Understanding the Metaverse: Origins, Hype, Definition, and Underlying Technologies
The article traces the Metaverse from its literary origin in Neal Stephenson's 1992 novel, explains the current investment frenzy by major tech firms, defines the concept through examples like the Oasis and Roblox's eight attributes, and outlines the key technologies—5G, edge computing, VR/AR/MR, blockchain, and AI—required to realize it while highlighting cost challenges.
Metaverse
The term "Metaverse" first appeared in Neal Stephenson's 1992 novel Snow Crash , where a parallel network world called the "Metaverse" was described as a digital counterpart to reality, giving each person a virtual avatar.

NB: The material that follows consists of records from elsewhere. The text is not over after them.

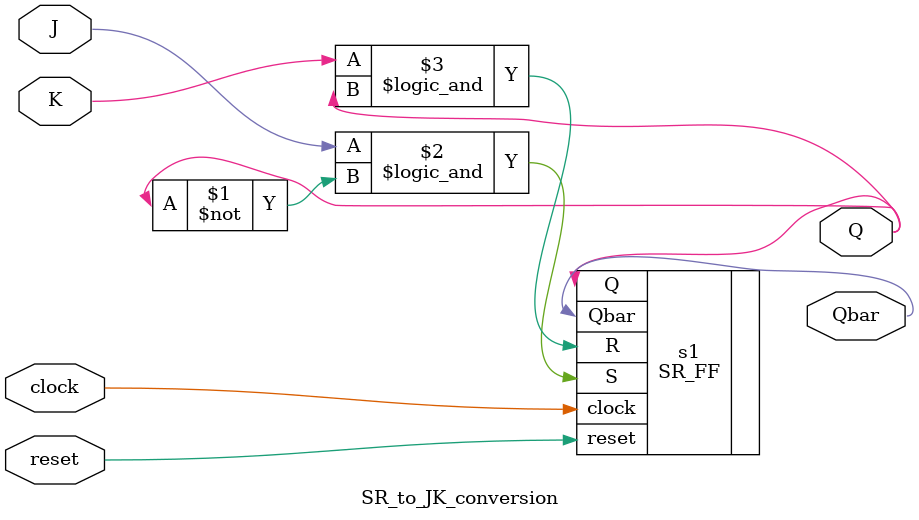
<source format=sv>
/*
	IMPLEMENT THE FUNCTIONALITY OF A JK FLIP FLOP USING A SR FLIP FLOP
    
 	NOTE : USE NON-BLOCKING ASSINGMENTS FOR SEQUENTIAL DESIGN.
*/

`include "SR_FF.sv"


module SR_to_JK_conversion(J,K,clock,reset,Q,Qbar);
	
	
  //DECLARE INPUTS
  input J, K, clock, reset;
    
  //DECLARE OUTPUT REGISTERS
  output reg Q, Qbar;
  
  //INSTANTIATE SR FLIP FLOP : IMPLEMENT JK FLIP FLOP FUNCTIONALITY 
  
  SR_FF s1(.S(J && ~Q),.R(K && Q),.reset(reset),.clock(clock),.Q(Q),.Qbar(Qbar));
  
endmodule
</source>
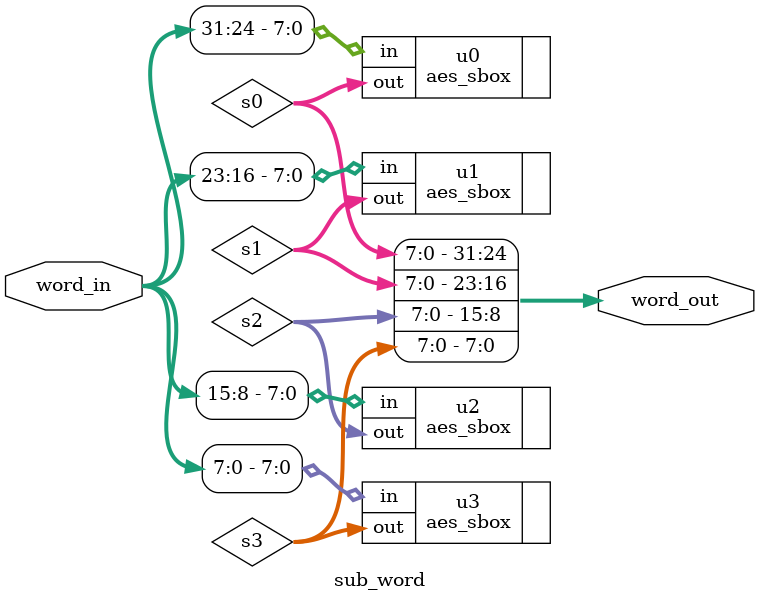
<source format=v>

module sub_word (
    input  [31:0] word_in,
    output [31:0] word_out
);
    wire [7:0] s0, s1, s2, s3;

    aes_sbox u0 (.in(word_in[31:24]), .out(s0));
    aes_sbox u1 (.in(word_in[23:16]), .out(s1));
    aes_sbox u2 (.in(word_in[15:8 ]), .out(s2));
    aes_sbox u3 (.in(word_in[ 7:0 ]), .out(s3));

    assign word_out = {s0, s1, s2, s3};
endmodule

</source>
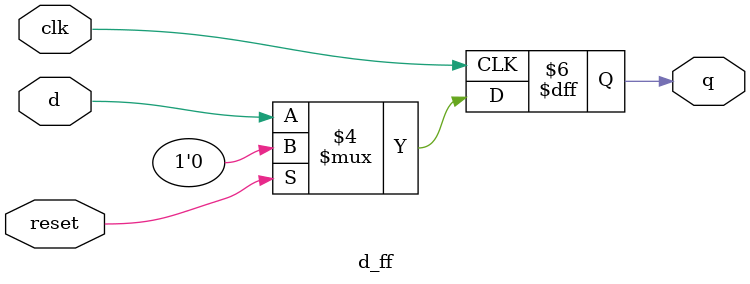
<source format=v>
`timescale 1ns / 1ps
module siso_register(input din,clk,reset,output dout);
    wire [2:0]w;
    d_ff dff0(.d(din),.clk(clk),.reset(reset),.q(w[0]));
    d_ff dff1(.d(w[0]),.clk(clk),.reset(reset),.q(w[1]));
    d_ff dff2(.d(w[1]),.clk(clk),.reset(reset),.q(w[2]));
    d_ff dff3(.d(w[2]),.clk(clk),.reset(reset),.q(dout));
endmodule

module d_ff(input d,clk,reset,output reg q);
    always @(posedge clk)begin
        if (reset==1)
            q<=0;
        else
            q<=d;
    end
endmodule

</source>
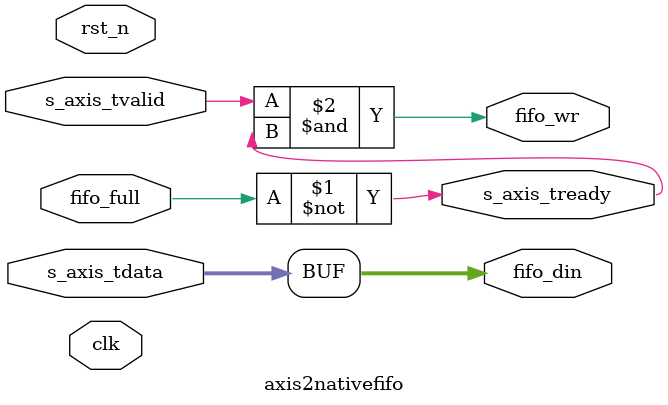
<source format=sv>
`timescale 1ns/10ps

module axis2nativefifo #(
    parameter integer DW=24
)(
    input wire clk,rst_n,
    input wire [DW-1:0] s_axis_tdata,
    input wire s_axis_tvalid,
    output logic s_axis_tready,
    output logic [DW-1:0] fifo_din,
    output logic fifo_wr,
    input wire fifo_full
);
    assign s_axis_tready=~fifo_full;
    assign fifo_din=s_axis_tdata;
    assign fifo_wr=s_axis_tvalid&s_axis_tready;
endmodule
</source>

Metaverse – Capital's Carnival
2021 was dubbed the "Metaverse year," with tech giants such as Meta (formerly Facebook), Microsoft, Tencent, and ByteDance pouring resources into the concept, filing related trademarks, acquiring VR startups, and launching Metaverse‑related games and platforms.
What Is the Metaverse?
The closest existing example is the "Oasis" from the film Ready Player One , a fully immersive virtual world where users experience sight, sound, touch, smell, taste, and even sexual stimulation via VR devices; Roblox’s prospectus defines eight essential attributes of a true Metaverse product: identity, friends, immersion, low latency, diversity, ubiquity, economic system, and civilization.
Current games meet only a subset of these criteria; while identity, social features, and basic economies exist, true low‑latency immersion, ubiquitous access, and a mature civilization remain distant goals.
Metaverse Technical Stack
Realizing the Metaverse relies on several emerging technologies: 5G and edge computing to achieve low latency; VR/AR/MR and advanced chipsets for immersive experiences; blockchain to provide trustworthy identity and economic systems; and artificial intelligence to support diverse content, civilization building, and intelligent services.
Although none of these technologies are perfect, they have reached a level of maturity sufficient for early‑stage applications.
The biggest remaining hurdle is cost: building a universe must become cheap enough for anyone to access anytime, anywhere.